Here are some ways that sailors could gain favor with Ran:
- They could carry gold coins on them, so they do not go empty-handed into Ran’s realm if they get caught by a storm.
- Or they could drop coins over the side of the ship to bribe Ran to let them pass.
- Or they could pray! Or perform rituals or spells to hope for safe passage over the seas without falling victim to Ran’s pleasures.
You couldn’t really win with Ran, as if she liked you, she’d still take your soul eventually.
The Best Mead in the Cosmos Provided by Aegir and Ran
Aegir, although a jötunn (giant), was on excellent terms with the Aesir and was often (with Ran) invited to the magnificent Asgard feasts.
The feasts held at Algerhiem were also well attended due to the delicious mead or beer that Aegir served.

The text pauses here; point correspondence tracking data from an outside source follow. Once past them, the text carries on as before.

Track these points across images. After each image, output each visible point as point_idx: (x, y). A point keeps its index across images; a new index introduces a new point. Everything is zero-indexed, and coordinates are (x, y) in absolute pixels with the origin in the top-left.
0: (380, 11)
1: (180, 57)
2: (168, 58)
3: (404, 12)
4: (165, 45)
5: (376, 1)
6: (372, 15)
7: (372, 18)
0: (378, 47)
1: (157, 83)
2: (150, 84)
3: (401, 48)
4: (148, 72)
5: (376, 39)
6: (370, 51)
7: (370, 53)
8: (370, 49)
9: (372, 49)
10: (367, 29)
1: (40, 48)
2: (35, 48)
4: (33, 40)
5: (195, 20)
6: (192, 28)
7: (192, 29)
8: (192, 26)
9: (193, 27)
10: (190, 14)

It was coveted throughout all 9 worlds. It could be, he used magic to create this popular brew in his cauldron.
He was known amongst the Aesir as having extraordinary magical abilities, which is probably why Odin liked to hang out with him. He didn’t drink beer, only wine.7
Yes, Aegir was known for his friendliness and generous nature, and his wife Ran, well, she was what can only be described as a siren and not to be crossed.
The Siren of the Northern Sea
Like Aegir and Ran’s nine daughters, Ran would often be depicted in mermaid form in later art depictions. However, she’d probably need her legs for all the feasts with Aegir and partying with her gathered dead souls.

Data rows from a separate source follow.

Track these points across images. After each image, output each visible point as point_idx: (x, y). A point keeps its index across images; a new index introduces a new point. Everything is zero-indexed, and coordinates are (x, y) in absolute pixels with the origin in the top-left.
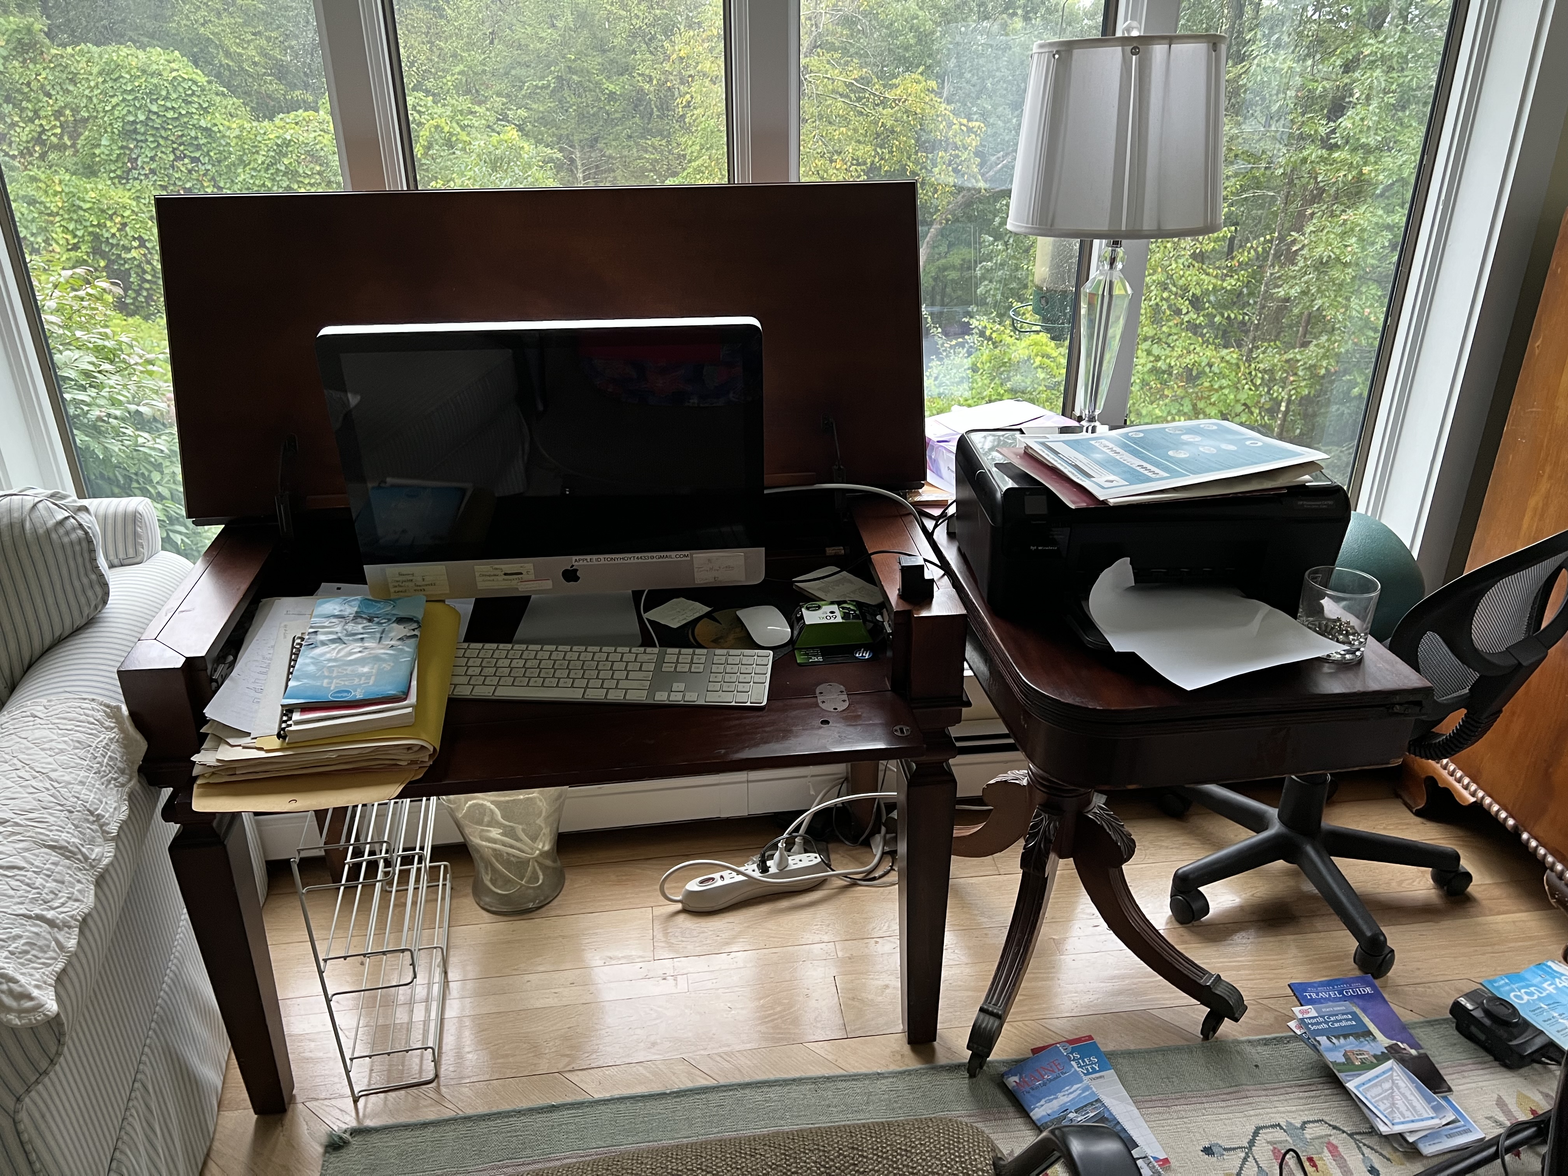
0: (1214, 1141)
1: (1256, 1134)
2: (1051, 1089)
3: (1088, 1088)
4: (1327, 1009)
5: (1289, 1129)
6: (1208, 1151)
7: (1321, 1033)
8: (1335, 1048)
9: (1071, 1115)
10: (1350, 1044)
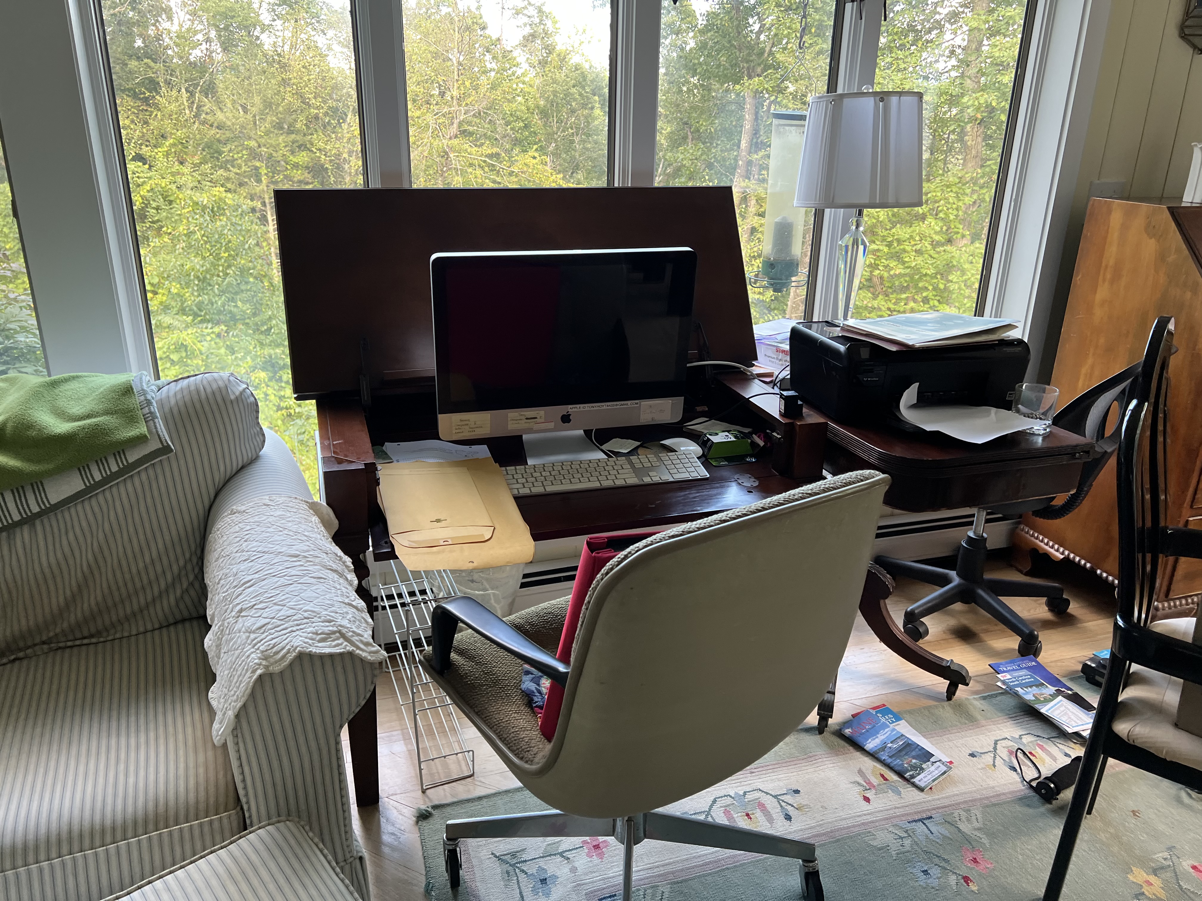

From the meaning of her name, we can assume she is a robber of souls. Still, some folklorists suggest that the term ‘Ran’ means lady and is derived from the old Indo-European word ‘rani.’
She has a net which she used to catch sailors and drag them to her death. (as an aside, this net was once borrowed by Loki so he could capture the Andvari (the dwarf) who was at that time in the guise of a fish.

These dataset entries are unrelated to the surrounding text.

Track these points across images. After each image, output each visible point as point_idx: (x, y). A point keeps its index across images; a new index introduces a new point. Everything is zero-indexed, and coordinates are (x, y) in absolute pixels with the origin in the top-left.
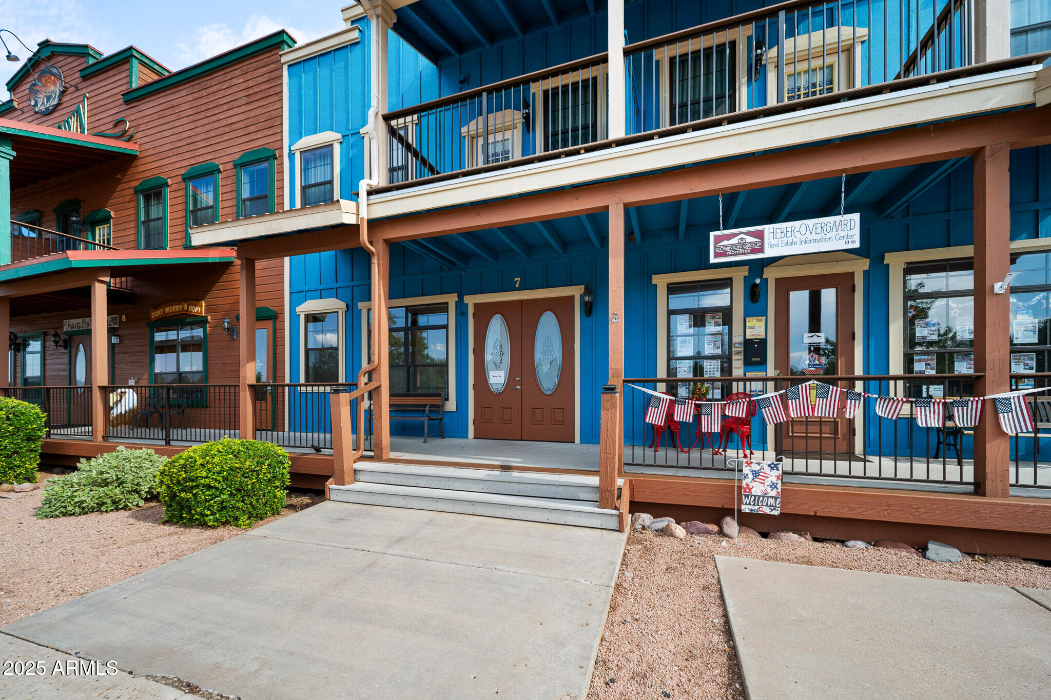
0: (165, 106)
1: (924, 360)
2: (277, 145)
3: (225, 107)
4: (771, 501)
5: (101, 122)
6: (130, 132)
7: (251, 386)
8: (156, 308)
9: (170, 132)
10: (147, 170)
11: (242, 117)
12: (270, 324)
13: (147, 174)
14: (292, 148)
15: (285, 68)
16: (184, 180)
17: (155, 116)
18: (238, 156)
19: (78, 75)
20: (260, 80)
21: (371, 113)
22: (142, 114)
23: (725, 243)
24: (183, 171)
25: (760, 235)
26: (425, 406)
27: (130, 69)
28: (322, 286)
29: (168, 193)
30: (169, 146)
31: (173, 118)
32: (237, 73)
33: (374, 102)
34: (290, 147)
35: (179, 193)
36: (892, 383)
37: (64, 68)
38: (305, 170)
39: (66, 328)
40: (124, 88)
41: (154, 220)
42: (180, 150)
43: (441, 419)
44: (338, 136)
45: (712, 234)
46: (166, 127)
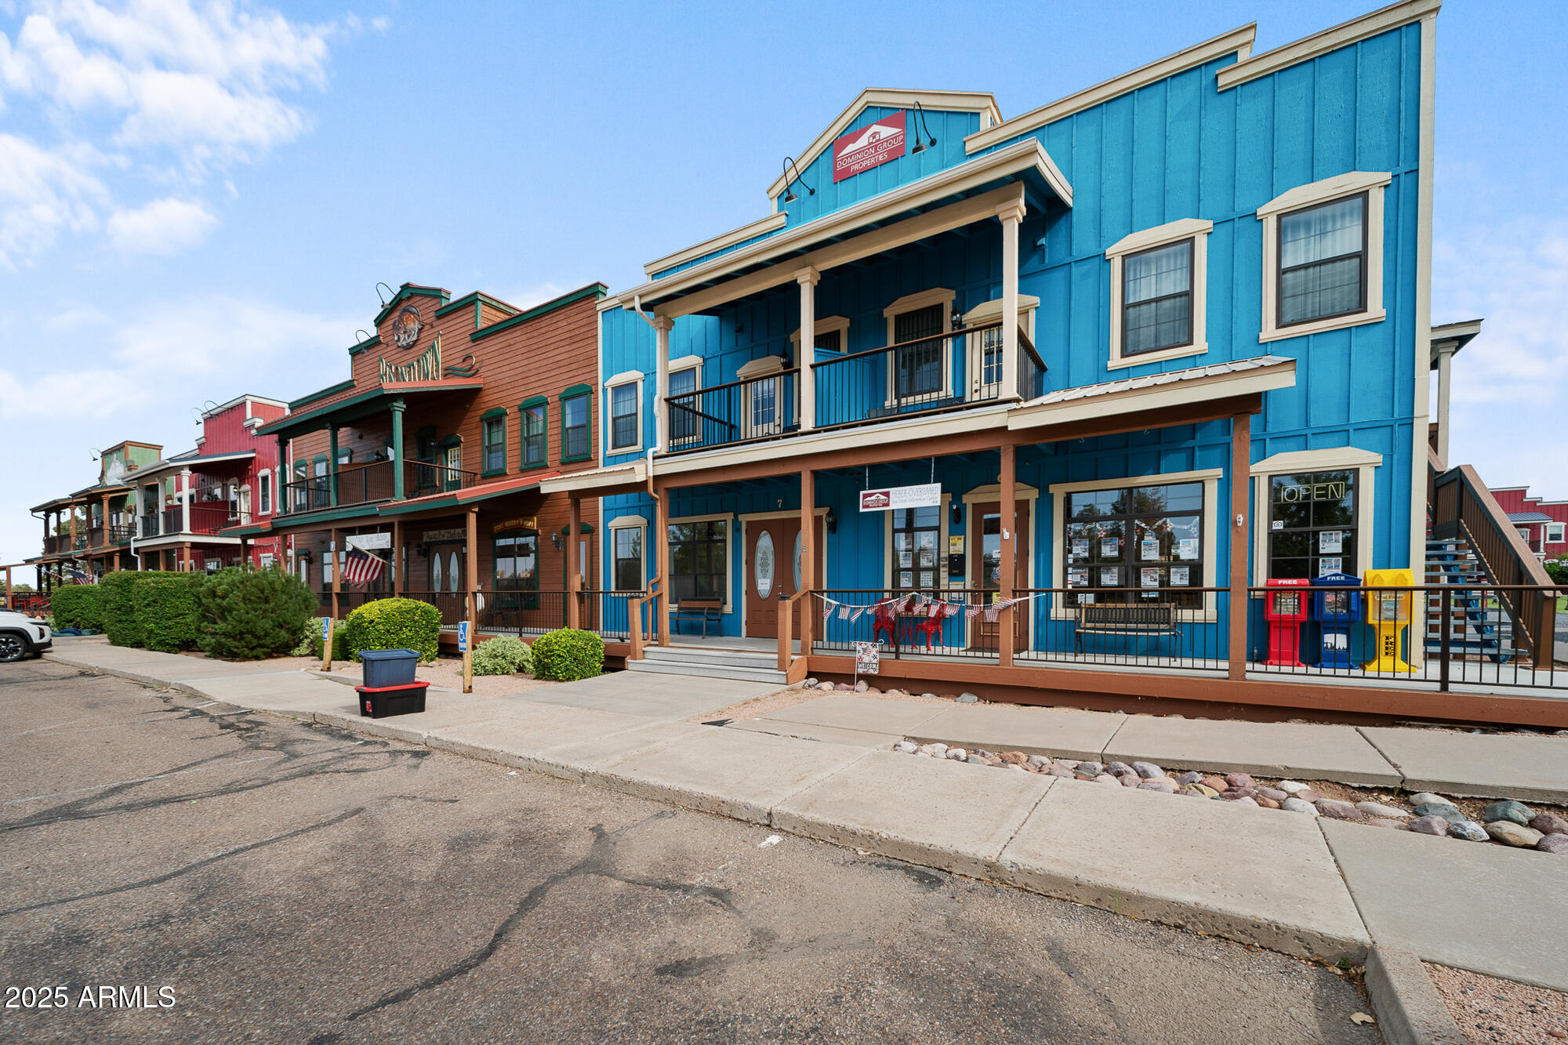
0: (504, 344)
1: (1080, 573)
2: (593, 382)
3: (552, 347)
4: (874, 666)
5: (452, 357)
6: (477, 366)
7: (578, 593)
8: (498, 522)
9: (508, 368)
10: (490, 401)
11: (566, 356)
12: (588, 536)
13: (490, 404)
14: (606, 385)
15: (600, 314)
16: (520, 410)
17: (497, 353)
18: (562, 390)
19: (433, 314)
20: (580, 324)
21: (656, 399)
22: (486, 351)
23: (868, 499)
24: (519, 402)
25: (887, 494)
26: (704, 609)
27: (476, 310)
28: (629, 505)
29: (507, 421)
30: (508, 380)
31: (511, 355)
32: (562, 317)
33: (658, 392)
34: (604, 383)
35: (516, 422)
36: (1054, 594)
37: (421, 308)
38: (615, 403)
39: (425, 539)
40: (470, 327)
41: (495, 445)
42: (516, 384)
43: (719, 620)
44: (641, 375)
45: (862, 493)
46: (505, 363)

Could she be the original siren enchanting sailors and flirting with them to bring them to their death?
Either way, she is said to be the cause of all storms over the Northern Seas. In the Viking age, sailors would acknowledge Ran with an offering or tribute before embarking on an ocean journey in exchange for their safe journey.
Some offerings and jewelry have been found at Tissø in Denmark. Although there is no way of knowing if they were intended gifts/bribes for Ran, it is a distinct possibility.
From the tales and myths, it would seem that Ran would be highly unpredictable in these matters.
Aegir and Ran’s Very Famous Son-in-Law
Perhaps one of the reasons for this couple’s popularity was the fact that Odin was their son-in-law. Odin fell in love with all nine daughters of Aegir and Ran! And collectively, they had a son. That son was Heimdall.
He stayed with his nine mothers in the ocean until he grew up and joined his father at Asgard, who appointed him guardsman of Bifröst (the rainbow bridge).
That would be one whole gathering and feast just for the family then!